How to improve continuity in general practice?

Dr Rebecca Rosen and Dr Jonathon Tomlinson discuss the importance of continuity of care in general practice, and what can be done to improve it when it’s needed.

Blog post

Published: 25/02/2019

For some patients, continuity in general practice is becoming harder to achieve. With many GPs working part time, a scarcity of appointments and booking systems that don’t always make it easy to see the same GP twice, those who don’t value continuity may question why we even bother talking about it.

But individual accounts of how continuity shapes people’s relationship with general practice, such as the four views presented in this accompanying piece, show how important it can be. Whether for a complex and enduring illness or a new condition that changes how other people perceive us, there are times when a deep knowledge of an individual and a trusting relationship between a GP and their patient are central to the therapeutic impact of general practice. 

The recent Nuffield report, Improving access and continuity in general practice, describes the positive impact of continuity on various patient outcomes and on the use of NHS services. It also identifies reasons why some patients do not seek continuity.
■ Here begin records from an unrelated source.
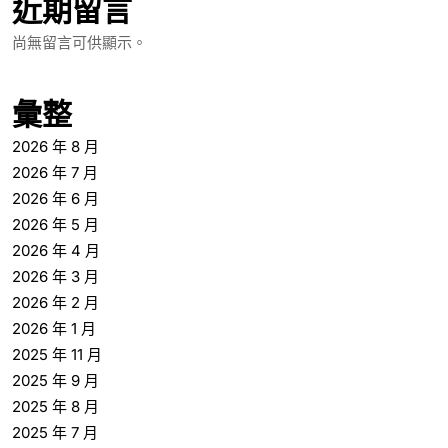
近期留言
尚無留言可供顯示。
彙整
2026 年 8 月
2026 年 7 月
2026 年 6 月
2026 年 5 月
2026 年 4 月
2026 年 3 月
2026 年 2 月
2026 年 1 月
2025 年 11 月
2025 年 9 月
2025 年 8 月
2025 年 7 月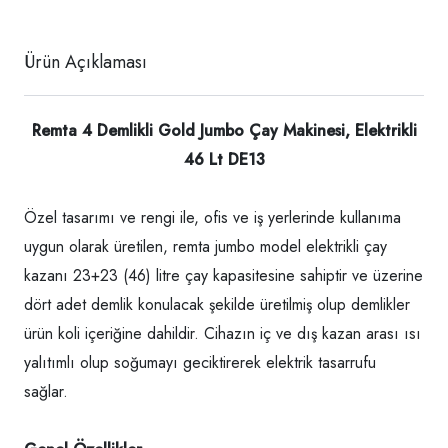
Ürün Açıklaması
Remta 4 Demlikli Gold Jumbo Çay Makinesi, Elektrikli
46 Lt DE13
Özel tasarımı ve rengi ile, ofis ve iş yerlerinde kullanıma
uygun olarak üretilen, remta jumbo model elektrikli çay
kazanı 23+23 (46) litre çay kapasitesine sahiptir ve üzerine
dört adet demlik konulacak şekilde üretilmiş olup demlikler
ürün koli içeriğine dahildir. Cihazın iç ve dış kazan arası ısı
yalıtımlı olup soğumayı geciktirerek elektrik tasarrufu
sağlar.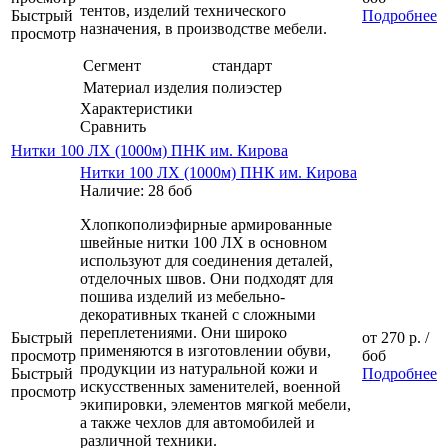
тентов, изделий технического
Быстрый
Подробнее
назначения, в производстве мебели.
просмотр
Сегмент
стандарт
Материал изделия
полиэстер
Характеристики
Сравнить
Нитки 100 ЛХ (1000м) ПНК им. Кирова
Нитки 100 ЛХ (1000м) ПНК им. Кирова
Наличие: 28 боб
Хлопкополиэфирные армированные
швейные нитки 100 ЛХ в основном
используют для соединения деталей,
отделочных швов. Они подходят для
пошива изделий из мебельно-
декоративных тканей с сложными
переплетениями. Они широко
Быстрый
от
270 р.
/
применяются в изготовлении обуви,
просмотр
боб
продукции из натуральной кожи и
Быстрый
Подробнее
искусственных заменителей, военной
просмотр
экипировки, элементов мягкой мебели,
а также чехлов для автомобилей и
различной техники.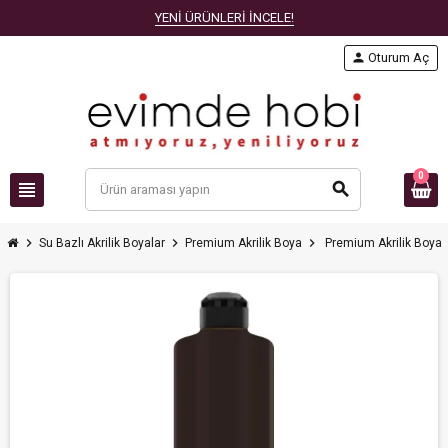
YENİ ÜRÜNLERİ İNCELE!
person
Oturum Aç
0
view_headline
search
chevron_right
chevron_right
chevron_right
Su Bazlı Akrilik Boyalar
Premium Akrilik Boya
Premium Akrilik Boya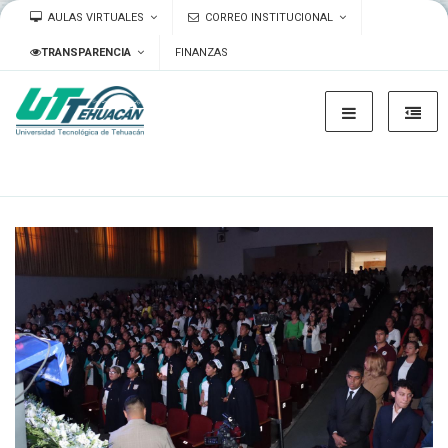
AULAS VIRTUALES
CORREO INSTITUCIONAL
TRANSPARENCIA
FINANZAS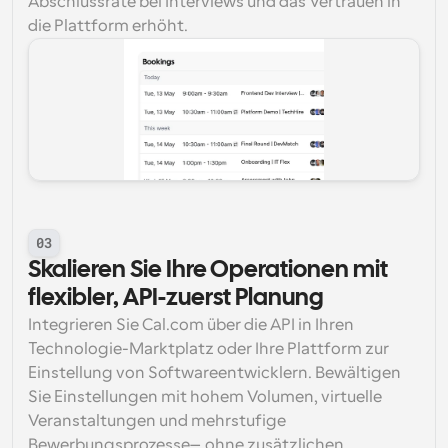
Abschlussrate bei Interviews und das Vertrauen in 
die Plattform erhöht.
03
Skalieren Sie Ihre Operationen mit 
flexibler, API-zuerst Planung
Integrieren Sie Cal.com über die API in Ihren 
Technologie-Marktplatz oder Ihre Plattform zur 
Einstellung von Softwareentwicklern. Bewältigen 
Sie Einstellungen mit hohem Volumen, virtuelle 
Veranstaltungen und mehrstufige 
Bewerbungsprozesse—ohne zusätzlichen 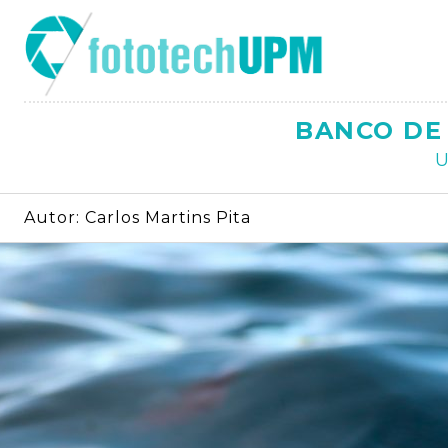
Saltar
al
contenido
BANCO DE 
U
Autor:
Carlos Martins Pita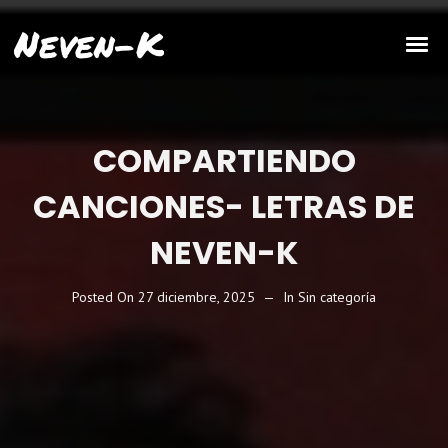
Neven-K
COMPARTIENDO
CANCIONES- LETRAS DE
NEVEN-K
Posted On
27 diciembre, 2025
In
Sin categoría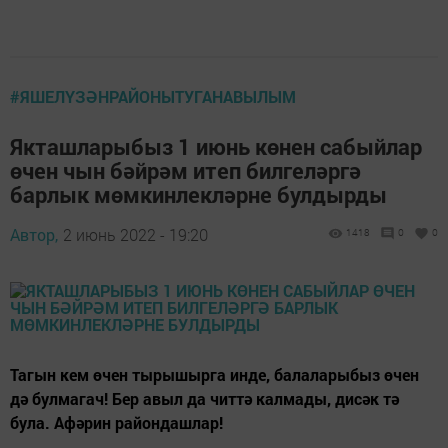
#ЯШЕЛҮЗӘНРАЙОНЫТУГАНАВЫЛЫМ
Якташларыбыз 1 июнь көнен сабыйлар
өчен чын бәйрәм итеп билгеләргә
барлык мөмкинлекләрне булдырды
Автор,
2 июнь 2022 - 19:20
1418
0
0
Тагын кем өчен тырышырга инде, балаларыбыз өчен
дә булмагач! Бер авыл да читтә калмады, дисәк тә
була. Афәрин райондашлар!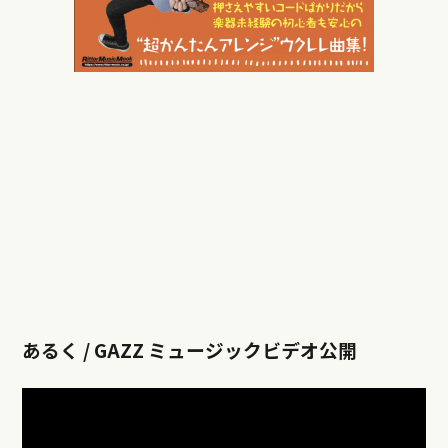
あるく / GAZZ ミュージックビデオ公開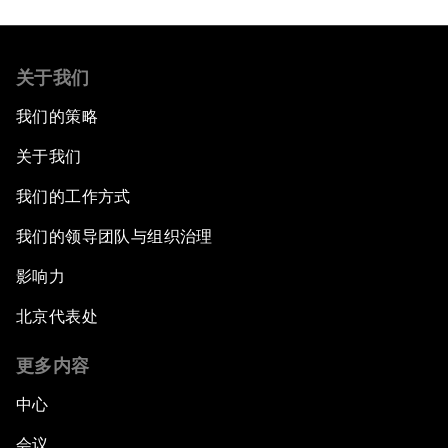
关于我们
我们的策略
关于我们
我们的工作方式
我们的领导团队与组织治理
影响力
北京代表处
更多内容
中心
会议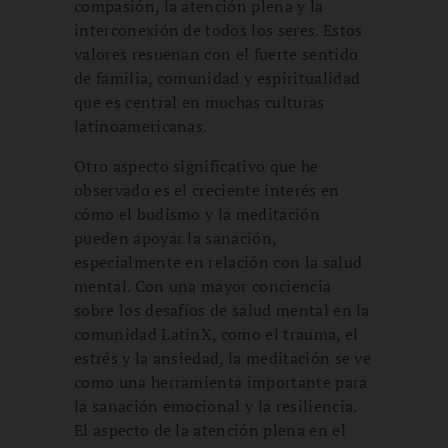
compasión, la atención plena y la
interconexión de todos los seres. Estos
valores resuenan con el fuerte sentido
de familia, comunidad y espiritualidad
que es central en muchas culturas
latinoamericanas.
Otro aspecto significativo que he
observado es el creciente interés en
cómo el budismo y la meditación
pueden apoyar la sanación,
especialmente en relación con la salud
mental. Con una mayor conciencia
sobre los desafíos de salud mental en la
comunidad LatinX, como el trauma, el
estrés y la ansiedad, la meditación se ve
como una herramienta importante para
la sanación emocional y la resiliencia.
El aspecto de la atención plena en el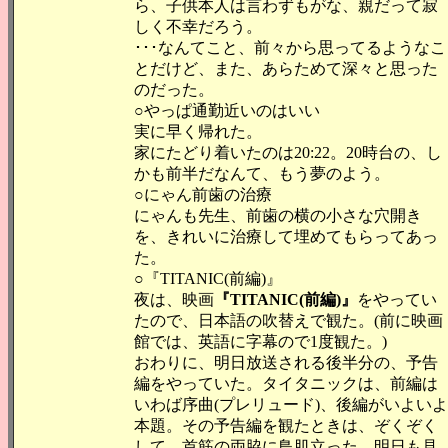
ら、子供本人は言わずもがな、親だって寂
しく不幸だろう。
･･･なんてこと、前々から思ってるようなこ
とだけど、また、あらためて深々と思った
のだった。
○やっぱ通勤近いのはいい
実に早く帰れた。
家にたどり着いたのは20:22。20時台の、し
かも前半だなんて、もう夢のよう。
○にゃん前歯の治療
にゃんも先生、前歯の横の小さな穴開き
を、きれいに治療して埋めてもらってあっ
た。
○『TITANIC(前編)』
夜は、映画
『TITANIC(前編)』
をやってい
たので、日本語の吹替えで観た。(前に映画
館では、英語に字幕ので1度観た。)
おわりに、明日放送される後半分の、予告
編をやっていた。タイタニックは、前編は
いわば序曲(プレリュード)、後編がいよいよ
本題。その予告編を観たときは、ぞくぞく
して、首筋の両脇に鳥肌立った。明日も見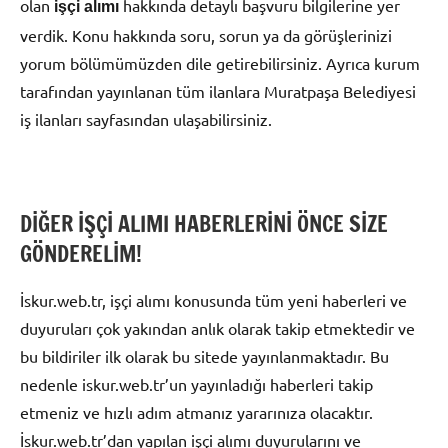
olan
hakkında detaylı başvuru bilgilerine yer
işçi alımı
verdik. Konu hakkında soru, sorun ya da görüşlerinizi
yorum bölümümüzden dile getirebilirsiniz. Ayrıca kurum
tarafından yayınlanan tüm ilanlara Muratpaşa Belediyesi
iş ilanları sayfasından ulaşabilirsiniz.
DİĞER İŞÇİ ALIMI HABERLERİNİ ÖNCE SİZE
GÖNDERELİM!
İskur.web.tr, işçi alımı konusunda tüm yeni haberleri ve
duyuruları çok yakından anlık olarak takip etmektedir ve
bu bildiriler ilk olarak bu sitede yayınlanmaktadır. Bu
nedenle iskur.web.tr’un yayınladığı haberleri takip
etmeniz ve hızlı adım atmanız yararınıza olacaktır.
İskur.web.tr’dan yapılan işçi alımı duyurularını ve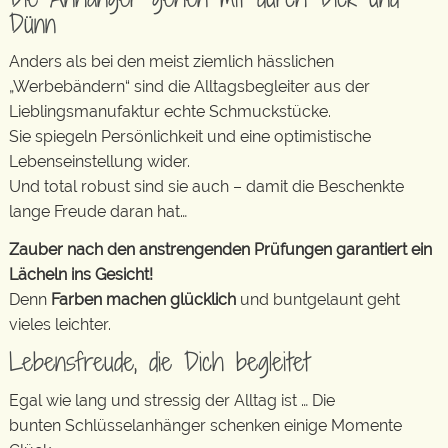
Dünn
Anders als bei den meist ziemlich hässlichen
„Werbebändern“ sind die Alltagsbegleiter aus der
Lieblingsmanufaktur echte Schmuckstücke.
Sie spiegeln Persönlichkeit und eine optimistische
Lebenseinstellung wider.
Und total robust sind sie auch – damit die Beschenkte
lange Freude daran hat…
Zauber nach den anstrengenden Prüfungen garantiert ein
Lächeln ins Gesicht!
Denn
Farben machen glücklich
und buntgelaunt geht
vieles leichter.
Lebensfreude, die Dich begleitet
Egal wie lang und stressig der Alltag ist … Die
bunten Schlüsselanhänger schenken einige Momente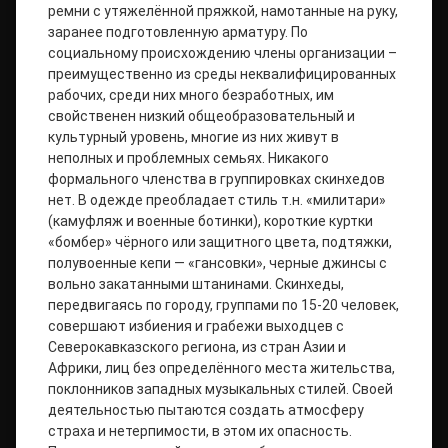
ремни с утяжелённой пряжкой, намотанные на руку,
заранее подготовленную арматуру. По
социальному происхождению члены организации –
преимущественно из среды неквалифицированных
рабочих, среди них много безработных, им
свойственен низкий общеобразовательный и
культурный уровень, многие из них живут в
неполных и проблемных семьях. Никакого
формального членства в группировках скинхедов
нет. В одежде преобладает стиль т.н. «милитари»
(камуфляж и военные ботинки), короткие куртки
«бомбер» чёрного или защитного цвета, подтяжки,
полувоенные кепи — «гансовки», черные джинсы с
вольно закатанными штанинами. Скинхеды,
передвигаясь по городу, группами по 15-20 человек,
совершают избиения и грабежи выходцев с
Северокавказского региона, из стран Азии и
Африки, лиц без определённого места жительства,
поклонников западных музыкальных стилей. Своей
деятельностью пытаются создать атмосферу
страха и нетерпимости, в этом их опасность.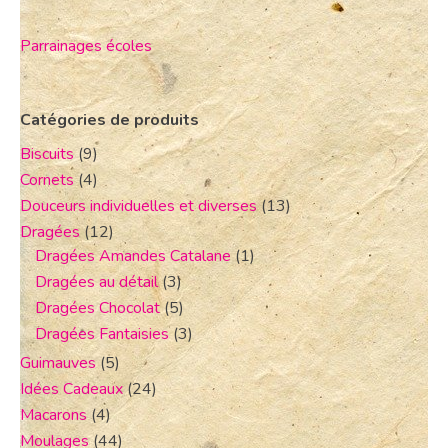
Parrainages écoles
Catégories de produits
Biscuits
(9)
Cornets
(4)
Douceurs individuelles et diverses
(13)
Dragées
(12)
Dragées Amandes Catalane
(1)
Dragées au détail
(3)
Dragées Chocolat
(5)
Dragées Fantaisies
(3)
Guimauves
(5)
Idées Cadeaux
(24)
Macarons
(4)
Moulages
(44)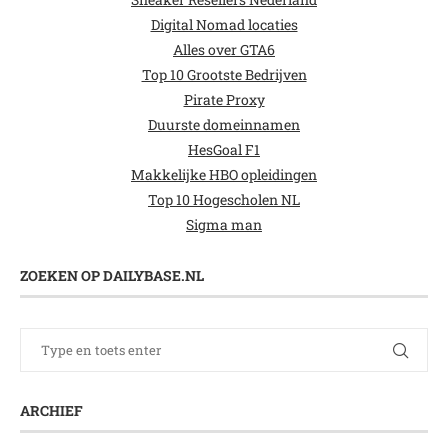
Digital Nomad locaties
Alles over GTA6
Top 10 Grootste Bedrijven
Pirate Proxy
Duurste domeinnamen
HesGoal F1
Makkelijke HBO opleidingen
Top 10 Hogescholen NL
Sigma man
ZOEKEN OP DAILYBASE.NL
ARCHIEF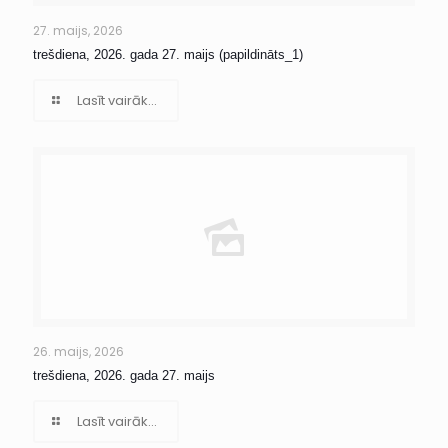
27. maijs, 2026
trešdiena, 2026. gada 27. maijs (papildināts_1)
Lasīt vairāk...
26. maijs, 2026
trešdiena, 2026. gada 27. maijs
Lasīt vairāk...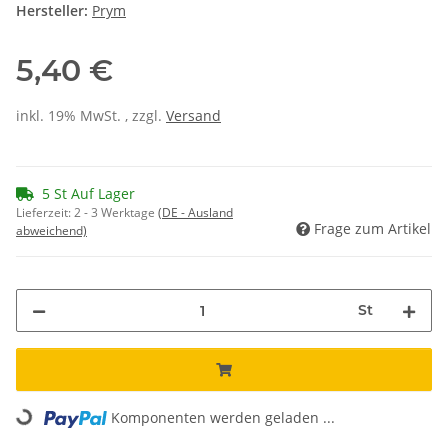
Hersteller:
Prym
5,40 €
inkl. 19% MwSt. , zzgl.
Versand
5 St Auf Lager
Lieferzeit:
2 - 3 Werktage
(DE - Ausland
Frage zum Artikel
abweichend)
St
Komponenten werden geladen ...
Loading...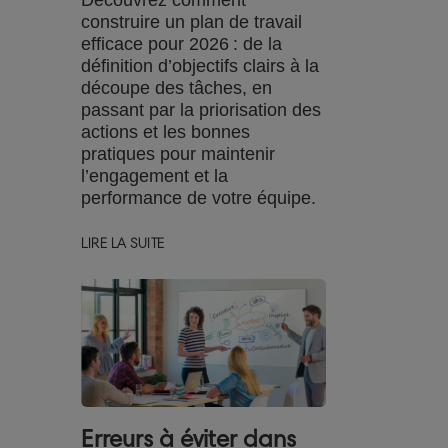
Découvrez comment
construire un plan de travail
efficace pour 2026 : de la
définition d’objectifs clairs à la
découpe des tâches, en
passant par la priorisation des
actions et les bonnes
pratiques pour maintenir
l’engagement et la
performance de votre équipe.
LIRE LA SUITE
Erreurs à éviter dans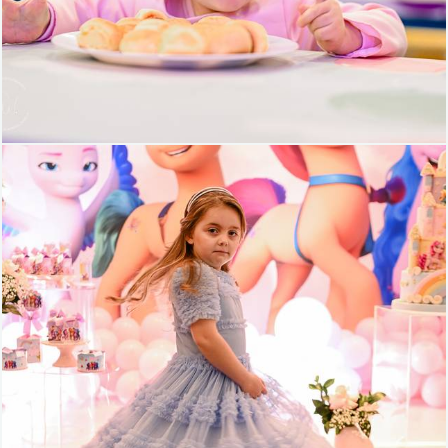
375
96
401
105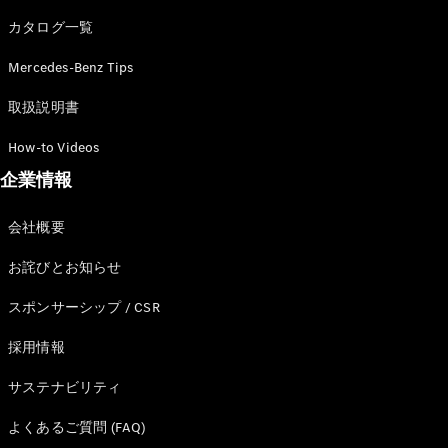
カタログ一覧
Mercedes-Benz Tips
All SUV
EQA
電気
取扱説明書
EQE
電気
SUV
How-to Videos
EQS
電気
企業情報
SUV
Mercedes-
Maybach
電気
会社概要
EQS SUV
GLA
お詫びとお知らせ
GLB
GLC
スポンサーシップ / CSR
GLC Coupé
GLE
採用情報
GLE Coupé
サステナビリティ
GLS
Mercedes-
よくあるご質問 (FAQ)
Maybach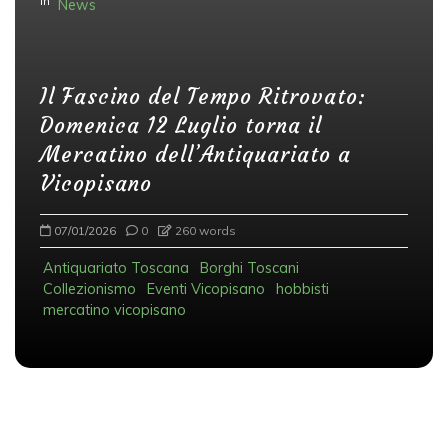
In
News
Il Fascino del Tempo Ritrovato:
Domenica 12 Luglio torna il
Mercatino dell’Antiquariato a
Vicopisano
07/01/2026
0
260 words
Antiquariato Toscana
Borghi Toscani
Collezionismo
Eventi Vicopisano
hobbisti
mercatino vicopisano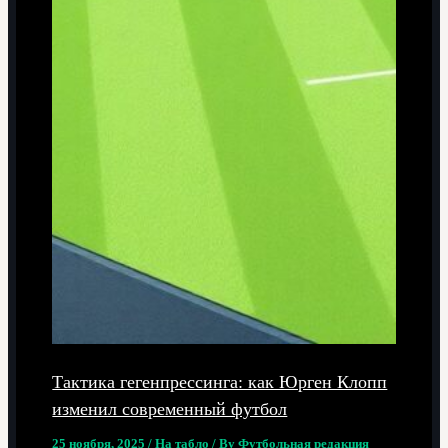
Тактика гегенпрессинга: как Юрген Клопп
изменил современный футбол
25 ноября, 2025
/
На табло
/ By
Футбольная редакция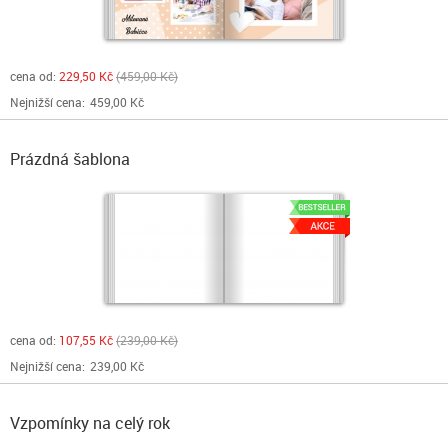
cena od:
229,50 Kč
459,00 Kč
Nejnižší cena:
459,00 Kč
Prázdná šablona
cena od:
107,55 Kč
239,00 Kč
Nejnižší cena:
239,00 Kč
Vzpomínky na celý rok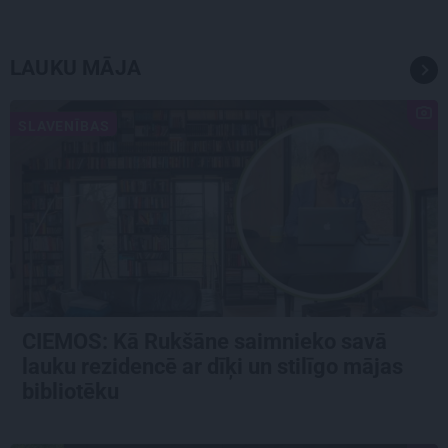
LAUKU MĀJA
SLAVENĪBAS
CIEMOS: Kā Rukšāne saimnieko savā
lauku rezidencē ar dīķi un stilīgo mājas
bibliotēku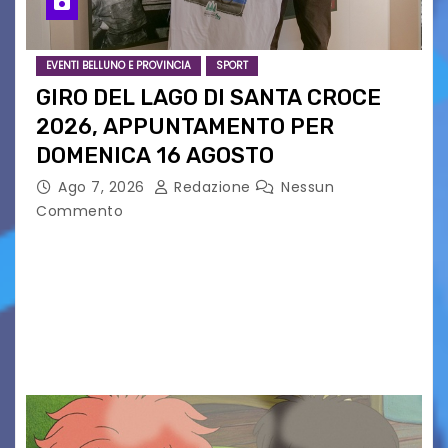
EVENTI BELLUNO E PROVINCIA
SPORT
GIRO DEL LAGO DI SANTA CROCE
2026, APPUNTAMENTO PER
DOMENICA 16 AGOSTO
Ago 7, 2026
Redazione
Nessun
Commento
Presentato ufficialmente l’evento solidaristico
proposto dal Comitato Alpago 2 Ruote &
Solidarietà, il cui ricavato andrà a Via di Natale,
Associazione Cucchini e Alpago Solidale. Sulla
maglietta, realizzata dall’artista Maria…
Some might not be aware that it is possible, while others don’t trust their usual doctor and/or want a second opinion. The report concludes that we need to get better at knowing who does want continuity and who might benefit from it.

Long-term gains

At present, we do not have systematic ways of identifying patients for continuity. From looking at those four views, the experience of Kathryn suggests that one criterion should be reaching some threshold of complexity. But Jasmin and Liz’s stories highlight the importance of their GPs knowing who they are and what they were like before illness kicked in. 

Tech enthusiasts who advocate for online services like GP at Hand argue that generally healthy adults with acute symptoms don’t need continuity – just somebody with the clinical skills to address their immediate clinical problem. This transactional view of the role of general practice may work well until things change (as these four views describe), by when it’s too late to build the relationship that enables a GP to know the original ‘you’. Or, as in Rachel’s account, for the GP to have demonstrated a level of caring about her and built the trust needed to believe it was worth stepping back from a cliff edge.

The Nuka Health System described in a previous Nuffield publication, Divided we fall, sees this long-term relationship as central to good primary care. It goes some way to ‘segmenting populations’ and tailoring its services to the needs of different groups. But it still seeks to build and sustain an ongoing relationship between doctor and patient, which comes into its own when serious health problems emerge.

Three ways forward

Recognising that not everybody wants such a relationship and that it cannot be forced upon people, Improving access and continuity in general practice highlights three broad ways to both enable and improve continuity when it is needed.

Service and organisational design

Services are most likely to succeed at delivering both convenient access and continuity for selected patients when they are organised in a way that enables them to:

  • preserve the detailed knowledge held by staff (both clinicians and receptionists) of patients with complex needs
  • take advantage of scale, such as investing in technology and developing specific care pathways for access and continuity
  • ensure staff know enough about clinicians’ skills and special interests to steer patients to the right professional for their clinical problem, through appropriate booking systems.

The report’s case studies suggest that current policy to develop primary care networks would result in organisations of a scale where it’s still possible to maintain the relationships and local knowledge that support continuity.

As clinical commissioning groups (CCGs) commission extended access appointments, many are increasing the scale of the services they commission, which may make it harder to maintain the characteristics we’ve described. CCGs should encourage providers to organise access hubs at the scale of primary care networks, in order to combine improved access with characteristics that support continuity. Whatever the size, the key message is that how clinics and appointments are arranged will influence their ability to provide continuity.

Practices can also help within their own organisations by analysing who currently struggles to get continuity and who may benefit from it. Their challenge is to use booking systems, receptionists’ advice and care navigators to ensure continuity is prioritised where appropriate.

Workforce redesign and professional behaviours

Practices or groups of practices can broaden their skill mix and introduce micro-teams (small groups of clinicians) to promote continuity. To do this, they will need support for training, role development, and operational systems and processes. The use of micro-teams to take responsibility for an allocated list of patients, and of receptionists to appropriately direct patients and manage clinicians’ appointments, are widely suggested to have the potential to support continuity.

Digital and health care technologies

GPs generally recognise that electronic medical records are an essential clinical tool and enabler of continuity of care. The use of email, video and telephone consultations has the potential to improve access, better supporting the whole pathway of care and helping to maintain the relationship between patient and clinician.

However, the effect of these technologies on continuity in practice has yet to be sufficiently well researched, and may result in duplication and some additional workload. To maximise the potential of new digital technology, continuity of care will need to be an explicit goal of implementation.